▶ AIM: Arrange the stretch from the line containing "Page size: 1241x1755." through the line containing "text IV. ATITIKTIES" as a Markdown table with the columns Row and Line, numbering each line and skipping blank ones.

▶ DATA ROWS:
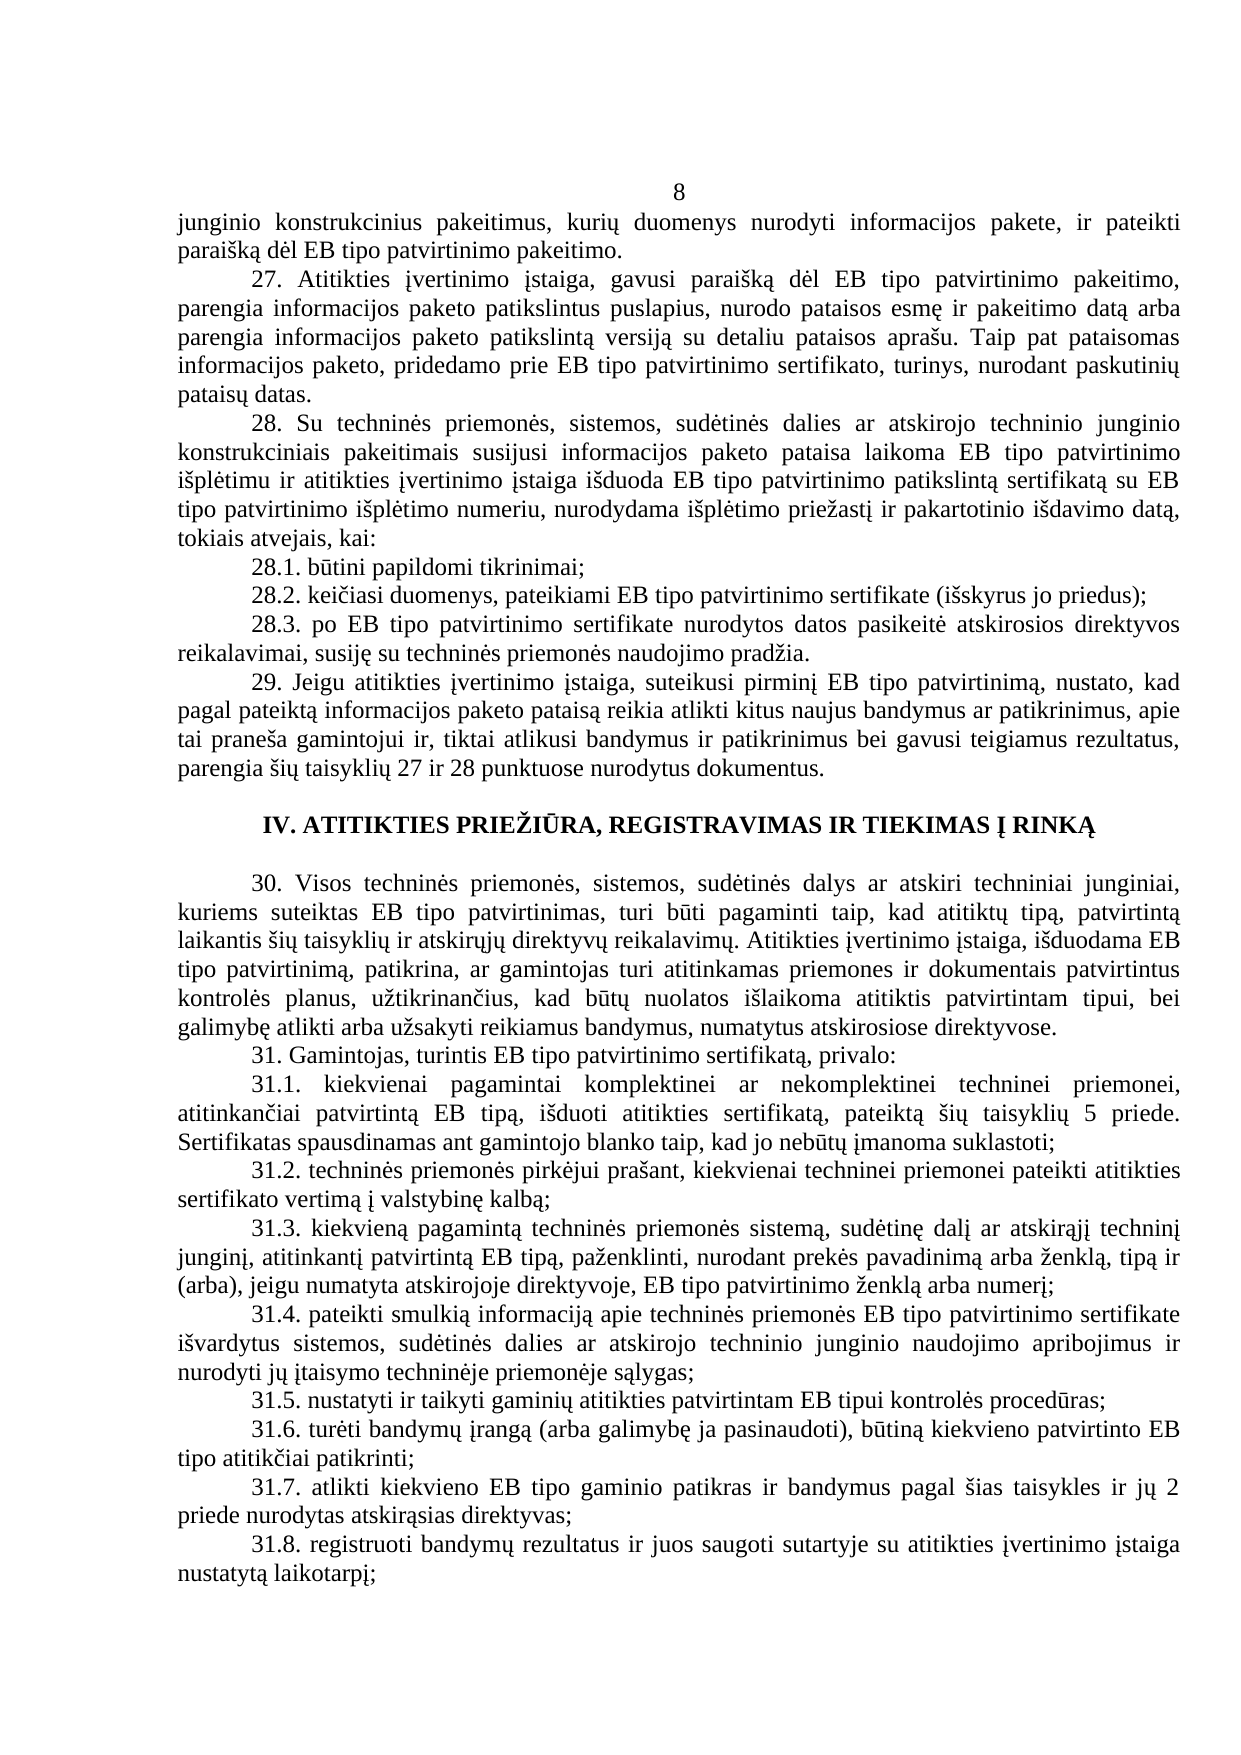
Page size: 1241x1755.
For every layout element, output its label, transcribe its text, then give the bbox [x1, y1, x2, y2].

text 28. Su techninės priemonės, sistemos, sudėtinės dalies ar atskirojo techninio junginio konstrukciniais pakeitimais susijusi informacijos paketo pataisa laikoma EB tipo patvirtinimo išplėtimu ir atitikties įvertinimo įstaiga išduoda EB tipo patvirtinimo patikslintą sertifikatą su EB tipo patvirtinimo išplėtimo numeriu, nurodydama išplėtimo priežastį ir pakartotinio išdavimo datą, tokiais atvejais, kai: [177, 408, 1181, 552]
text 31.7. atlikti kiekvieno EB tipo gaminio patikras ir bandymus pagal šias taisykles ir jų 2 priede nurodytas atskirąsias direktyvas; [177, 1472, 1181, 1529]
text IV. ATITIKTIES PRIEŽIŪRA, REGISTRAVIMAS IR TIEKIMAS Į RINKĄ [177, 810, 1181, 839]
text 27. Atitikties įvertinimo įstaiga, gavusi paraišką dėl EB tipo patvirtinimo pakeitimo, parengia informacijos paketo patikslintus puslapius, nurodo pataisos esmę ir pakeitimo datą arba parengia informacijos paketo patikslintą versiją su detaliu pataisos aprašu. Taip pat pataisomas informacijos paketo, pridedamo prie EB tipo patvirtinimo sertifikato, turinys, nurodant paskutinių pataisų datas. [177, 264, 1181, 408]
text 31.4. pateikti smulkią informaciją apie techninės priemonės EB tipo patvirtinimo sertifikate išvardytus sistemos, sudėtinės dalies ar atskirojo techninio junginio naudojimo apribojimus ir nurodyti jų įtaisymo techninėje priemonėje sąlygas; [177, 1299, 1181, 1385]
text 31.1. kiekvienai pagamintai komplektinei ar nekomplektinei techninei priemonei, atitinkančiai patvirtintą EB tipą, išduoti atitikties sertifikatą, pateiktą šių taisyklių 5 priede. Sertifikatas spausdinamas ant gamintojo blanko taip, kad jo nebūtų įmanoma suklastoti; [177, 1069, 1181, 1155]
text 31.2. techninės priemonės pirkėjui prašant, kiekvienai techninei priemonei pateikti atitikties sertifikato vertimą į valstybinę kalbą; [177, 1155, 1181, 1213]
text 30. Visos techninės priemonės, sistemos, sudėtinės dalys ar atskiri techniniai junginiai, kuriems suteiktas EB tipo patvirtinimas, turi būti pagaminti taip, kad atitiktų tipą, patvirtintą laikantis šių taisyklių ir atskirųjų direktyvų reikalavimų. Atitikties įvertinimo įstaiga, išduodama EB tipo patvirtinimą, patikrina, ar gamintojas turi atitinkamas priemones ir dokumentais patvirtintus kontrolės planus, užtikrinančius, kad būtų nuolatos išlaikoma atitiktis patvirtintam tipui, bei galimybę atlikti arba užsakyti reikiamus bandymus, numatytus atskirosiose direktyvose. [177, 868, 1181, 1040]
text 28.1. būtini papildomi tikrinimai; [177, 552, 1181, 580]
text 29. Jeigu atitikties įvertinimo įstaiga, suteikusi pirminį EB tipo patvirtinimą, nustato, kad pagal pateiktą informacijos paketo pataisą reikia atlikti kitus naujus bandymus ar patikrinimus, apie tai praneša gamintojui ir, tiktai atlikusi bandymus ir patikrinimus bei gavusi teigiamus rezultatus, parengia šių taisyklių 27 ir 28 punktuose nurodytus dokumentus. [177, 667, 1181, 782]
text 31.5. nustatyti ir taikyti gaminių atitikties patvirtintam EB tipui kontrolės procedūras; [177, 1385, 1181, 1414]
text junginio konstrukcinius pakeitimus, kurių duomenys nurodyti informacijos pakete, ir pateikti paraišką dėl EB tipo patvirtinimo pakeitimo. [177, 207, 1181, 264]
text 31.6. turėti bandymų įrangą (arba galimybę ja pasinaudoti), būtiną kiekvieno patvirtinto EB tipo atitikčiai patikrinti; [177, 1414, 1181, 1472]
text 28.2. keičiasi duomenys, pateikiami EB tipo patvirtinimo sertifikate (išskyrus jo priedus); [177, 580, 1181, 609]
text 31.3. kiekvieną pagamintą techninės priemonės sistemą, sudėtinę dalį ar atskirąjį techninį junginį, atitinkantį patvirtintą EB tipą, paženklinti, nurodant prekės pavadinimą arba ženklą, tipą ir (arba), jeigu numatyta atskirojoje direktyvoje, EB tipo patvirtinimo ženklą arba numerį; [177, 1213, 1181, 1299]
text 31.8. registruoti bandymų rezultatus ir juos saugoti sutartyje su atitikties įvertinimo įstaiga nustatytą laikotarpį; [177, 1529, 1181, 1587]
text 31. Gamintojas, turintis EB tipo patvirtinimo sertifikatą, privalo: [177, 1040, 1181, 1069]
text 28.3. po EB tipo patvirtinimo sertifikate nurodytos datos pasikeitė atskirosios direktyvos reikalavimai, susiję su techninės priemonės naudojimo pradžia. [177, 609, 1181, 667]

...

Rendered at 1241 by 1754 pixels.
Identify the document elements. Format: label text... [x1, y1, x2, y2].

---

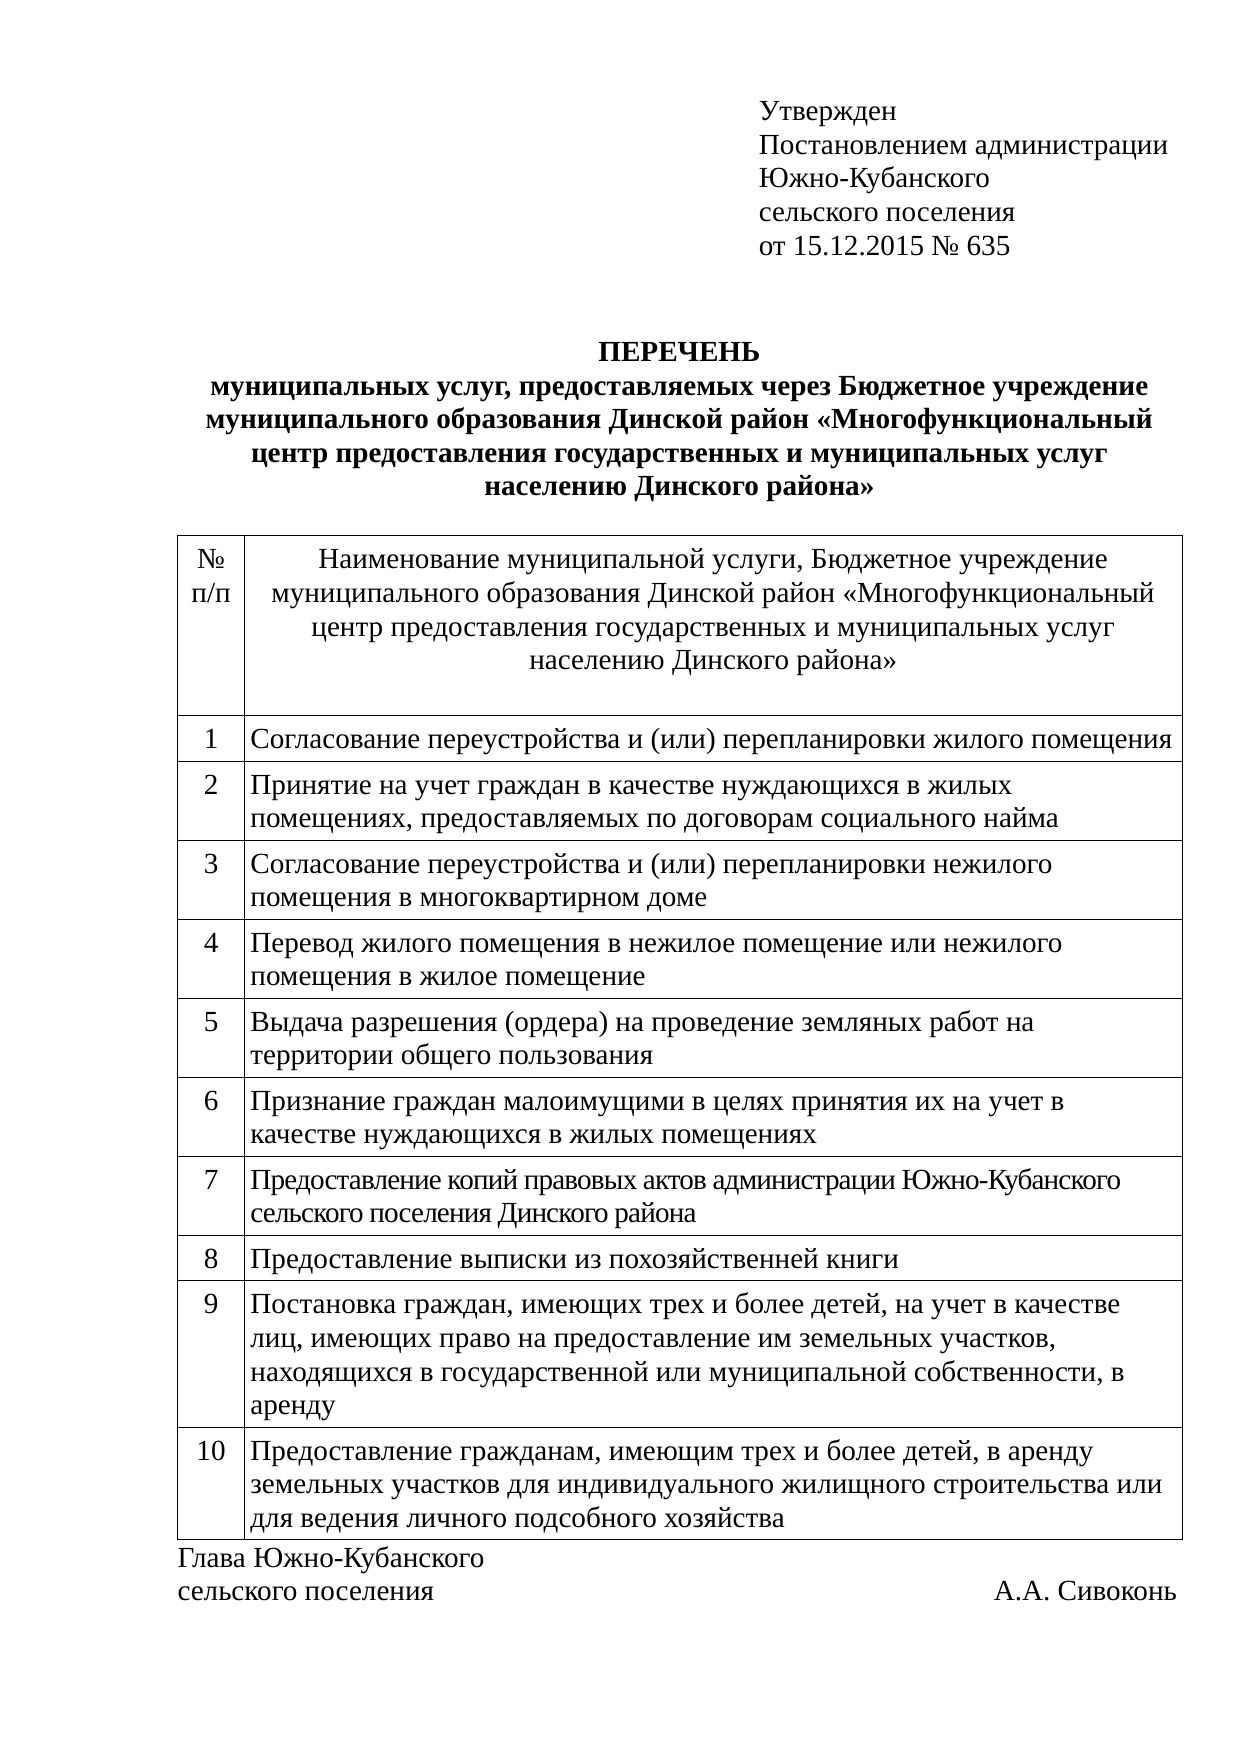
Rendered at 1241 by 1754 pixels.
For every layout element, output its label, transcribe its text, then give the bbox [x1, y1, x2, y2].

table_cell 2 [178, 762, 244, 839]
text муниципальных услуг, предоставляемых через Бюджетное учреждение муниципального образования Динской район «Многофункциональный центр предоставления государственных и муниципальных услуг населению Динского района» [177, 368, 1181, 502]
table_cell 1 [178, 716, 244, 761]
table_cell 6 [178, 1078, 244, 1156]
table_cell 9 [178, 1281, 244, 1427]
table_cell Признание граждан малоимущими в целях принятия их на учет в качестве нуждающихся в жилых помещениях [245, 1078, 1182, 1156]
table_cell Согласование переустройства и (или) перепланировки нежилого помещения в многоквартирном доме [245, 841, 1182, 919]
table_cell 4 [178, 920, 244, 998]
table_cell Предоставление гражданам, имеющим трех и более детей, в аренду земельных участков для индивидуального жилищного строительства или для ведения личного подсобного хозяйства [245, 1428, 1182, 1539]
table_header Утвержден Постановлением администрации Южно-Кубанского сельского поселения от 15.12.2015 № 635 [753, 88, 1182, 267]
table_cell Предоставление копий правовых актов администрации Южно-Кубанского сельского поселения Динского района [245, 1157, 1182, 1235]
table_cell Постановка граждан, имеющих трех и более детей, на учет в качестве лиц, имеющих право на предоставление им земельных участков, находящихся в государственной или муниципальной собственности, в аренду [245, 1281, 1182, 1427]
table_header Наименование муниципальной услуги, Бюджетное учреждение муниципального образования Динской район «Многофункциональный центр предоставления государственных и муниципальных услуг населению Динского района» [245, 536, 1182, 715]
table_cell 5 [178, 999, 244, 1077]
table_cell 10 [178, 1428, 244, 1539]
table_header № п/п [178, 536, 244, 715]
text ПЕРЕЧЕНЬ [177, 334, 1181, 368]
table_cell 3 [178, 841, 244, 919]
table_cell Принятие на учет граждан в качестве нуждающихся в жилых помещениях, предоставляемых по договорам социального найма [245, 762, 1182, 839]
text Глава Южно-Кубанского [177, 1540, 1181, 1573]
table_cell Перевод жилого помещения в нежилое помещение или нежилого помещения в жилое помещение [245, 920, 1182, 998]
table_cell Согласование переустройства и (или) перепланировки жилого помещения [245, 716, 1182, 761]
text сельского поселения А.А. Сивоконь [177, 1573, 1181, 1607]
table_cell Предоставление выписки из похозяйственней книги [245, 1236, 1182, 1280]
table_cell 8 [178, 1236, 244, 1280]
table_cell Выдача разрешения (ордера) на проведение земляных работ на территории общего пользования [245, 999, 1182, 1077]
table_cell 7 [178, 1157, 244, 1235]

▶ RESULT OF THE EXERCISE:
| Row | Line |
|---|---|
| 1 | Page size: 1241x1755. |
| 2 | For every layout element, output its label, transcribe its text, then give the bbox [x1, y1, x2, y2]. |
| 3 | text 28. Su techninės priemonės, sistemos, sudėtinės dalies ar atskirojo techninio junginio konstrukciniais pakeitimais susijusi informacijos paketo pataisa laikoma EB tipo patvirtinimo išplėtimu ir atitikties įvertinimo įstaiga išduoda EB tipo patvirtinimo patikslintą sertifikatą su EB tipo patvirtinimo išplėtimo numeriu, nurodydama išplėtimo priežastį ir pakartotinio išdavimo datą, tokiais atvejais, kai: [177, 408, 1181, 552] |
| 4 | text 31.7. atlikti kiekvieno EB tipo gaminio patikras ir bandymus pagal šias taisykles ir jų 2 priede nurodytas atskirąsias direktyvas; [177, 1472, 1181, 1529] |
| 5 | text IV. ATITIKTIES PRIEŽIŪRA, REGISTRAVIMAS IR TIEKIMAS Į RINKĄ [177, 810, 1181, 839] |